### [抜粋文]
───
木星 (太陽系最大の大きさの惑星)
     (Jupiter:英語読みでジュピター、ラテン語読みでユーピテル)
●基本データ
太陽からの平均距離:7億7830万km
大きさ(赤道直径):14万2984km (太陽系最大)
地球との比較:大きさ・・・地球の約11.2倍、質量・・・317.83倍
平均密度:1.33g/cm3
公転周期:11.8622年
自転周期:0.414日
衛星の数:66(2012年3月現在)
 *有名なものにガリレオ衛星と総称されるイオ、エウロパ、ガニメデ、カリストがあります。

●大きさ比較

水星〜火星

太陽〜海王星

●どんな構造?
 中心部に地球の質量の約10倍弱の、岩石と鉄・ニッケルなどの合金でできた核(半径1万km)が存在すると考えられ、その周りを厚さ4万kmの液体金属水素の層(高い圧力のために圧縮され液化した上に電気を通す水素)、そのさらに周りを厚さ2kmの液体水素の層が広がっています。このため、核を除けば地面のようなものは存在していません。この場合どこを惑星表面と考えるかというと、液体水素の層・・ではなく、10気圧の大気の部分までと考えるそうです。

 ちなみに液体金属の層の底では、圧力は3600万気圧、温度は約2万度にもなるとか。どんな世界なのか、全く想像もつきませんね。

  また、木星の外側には土星ほどではありませんが、うっすらと環が存在しています。これは、衛星イオからの噴火による岩石と考えられ、大きさは数μm(マイクロメートル)とものすごく小さなものです。

●どんな気候?
───
### [元データ]
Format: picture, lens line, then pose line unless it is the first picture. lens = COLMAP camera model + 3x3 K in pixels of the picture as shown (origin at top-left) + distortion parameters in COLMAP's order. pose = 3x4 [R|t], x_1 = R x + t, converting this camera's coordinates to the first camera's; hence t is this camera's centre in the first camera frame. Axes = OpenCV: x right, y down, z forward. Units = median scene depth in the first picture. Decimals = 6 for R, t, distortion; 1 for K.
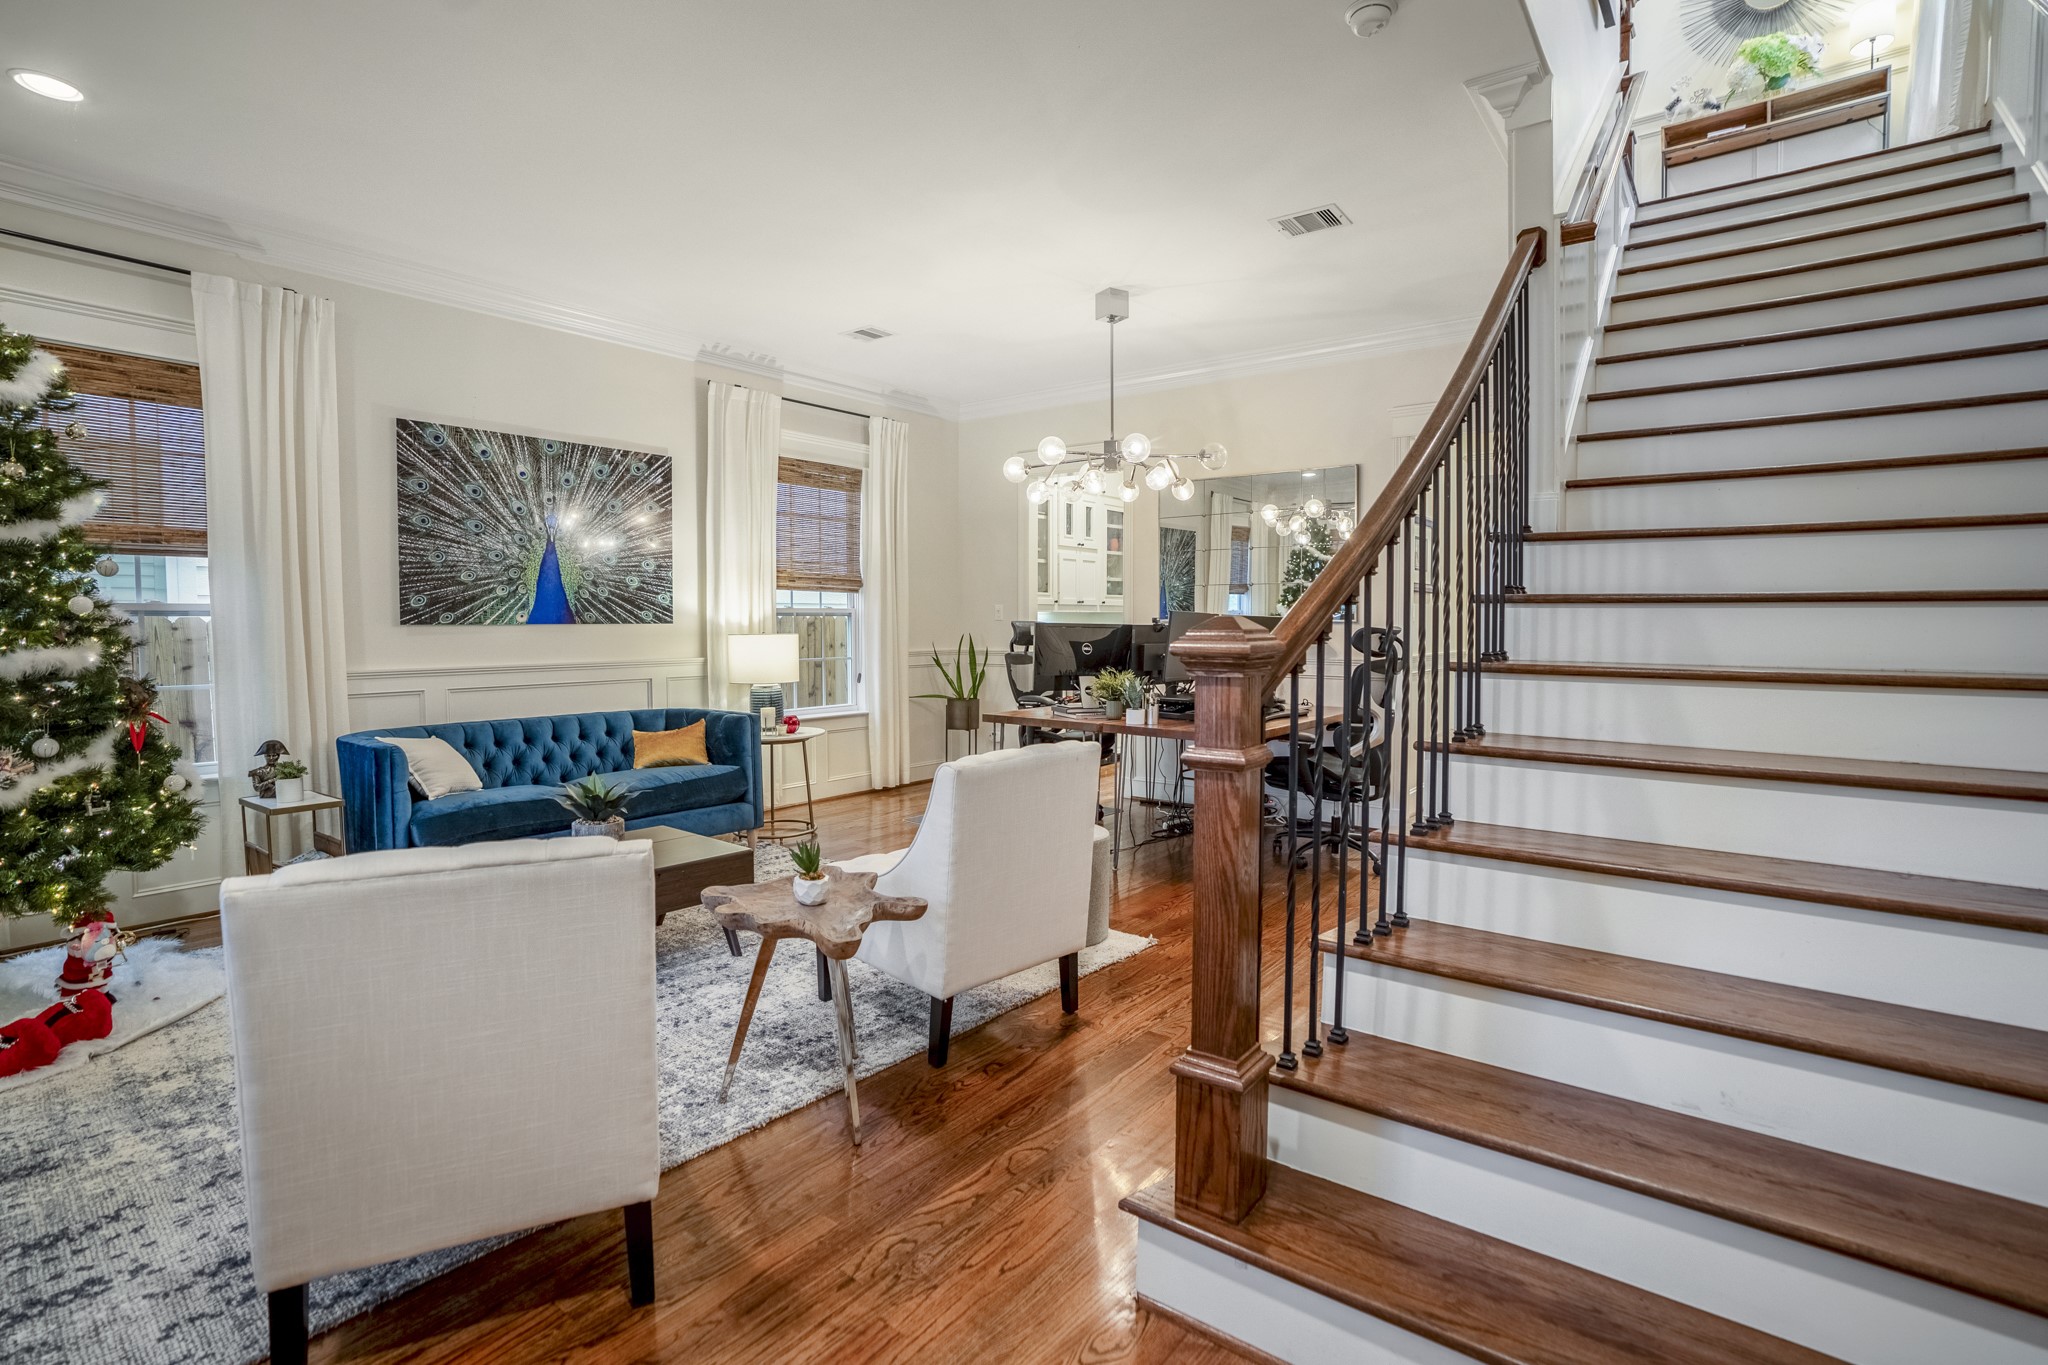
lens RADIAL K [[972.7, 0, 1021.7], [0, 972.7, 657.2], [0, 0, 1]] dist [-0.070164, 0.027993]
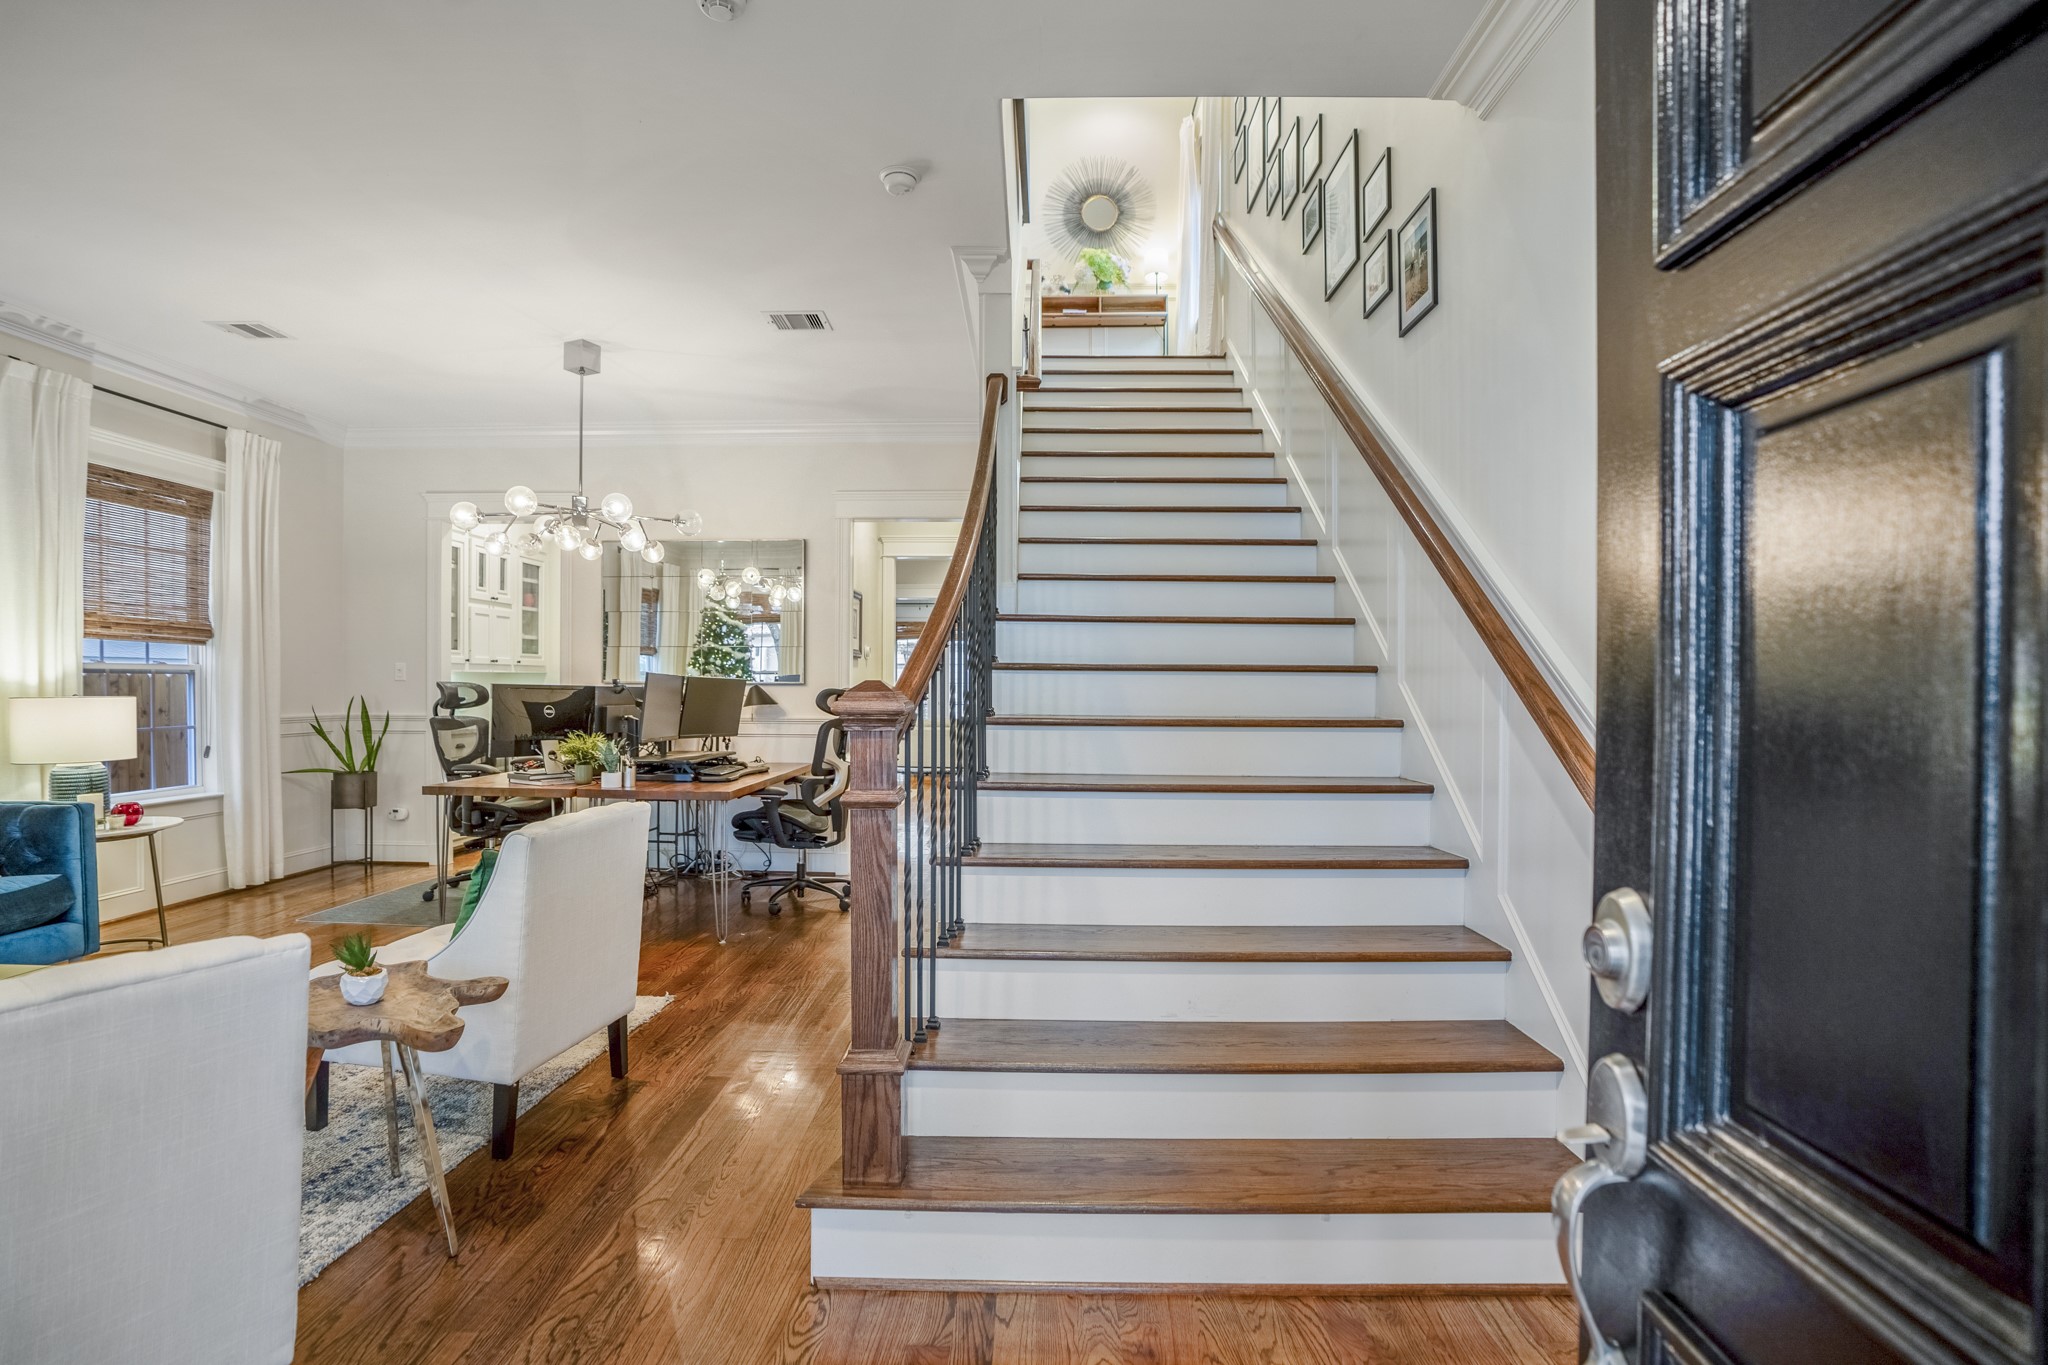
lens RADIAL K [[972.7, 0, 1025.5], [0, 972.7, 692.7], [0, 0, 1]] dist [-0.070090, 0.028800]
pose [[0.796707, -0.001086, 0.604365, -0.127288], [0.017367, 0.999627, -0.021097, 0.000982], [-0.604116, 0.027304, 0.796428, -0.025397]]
───
### [情報の活用]
1 > 木星についての抜粋文から、ガリレオ衛星と総称される衛星の名前をすべて挙げなさい。
2 > 木星についての抜粋文を、最後の見出しの後から書き継ぎなさい。
元データの各行は、抜粋文の内容とは関係がない。

### [課題への回答]
1 > イオ、エウロパ、ガニメデ、カリスト

2 >
 約1000kmという厚さの大気に覆われ、約9割が水素で占められ、その他としてヘリウムがあります。 木星内部の熱や自転などによって、多様な大気が作り出されています。木星の表面は、東西方向に秒速50〜150mほどのジェット気流が流れています。東方向の気流と、西方向の気流が接するところには渦が生じています。中でも有名なのは、木星表面の赤い巨大な渦「大赤班」です。地球の直径の2倍以上もある大きな渦です(下写真)。台風のようですが、低気圧ではなく高気圧の渦です。

 大気中に浮かぶアンモニアの氷の粒でできた雲が存在し、場所によって雲の粒の大きさや雲の厚さ、微量な元素の成分が違うことによって、宇宙からは木星の表面に縞模様があるように見えます。表面はマイナス120度と大変冷たいのが特徴です。また、木星の内部に雷雲があることも、日本のガリレオ探査機により確認されています。

●どんな地形?
  地球や火星のような大地は存在していません。

●木星の衛星たち
 木星の衛星として有名なものは、やはりガリレオ衛星です。ガリレオが古い望遠鏡で発見したことから推察できるように、わりと簡単な望遠鏡でも観測可能な衛星です。

 4つのガリレオ衛星の中で一番内側を公転しるのが、イオです。半径は1821kmと月よりも若干大きいくらいです。 イオには、衛星の中で始めに観測された活火山があります。これは、木星の大きな潮汐力によりイオが変形し、内部で熱が発生するために生じる現象です。

 話題になりやすい衛星といえば、ガリレオ衛星内側から2番目のエウロパでしょう。半径は670kmと大きく、地表は氷で出来ています。木星の潮汐力により、地表は無数のヒビに覆われています。ヒビの中には長さ数千キロメートルに及ぶものも存在します。このヒビの周りに、液体の水が噴出したあとがあることがあり、この地表の下には液体の水が存在しているものと考えられています。木星の潮汐力による変形によりエウロパ自体は発熱しているものと思われます。熱と水が存在するため、エウロパには生命が存在する可能性が指摘され、SFなどでも取り上げられています。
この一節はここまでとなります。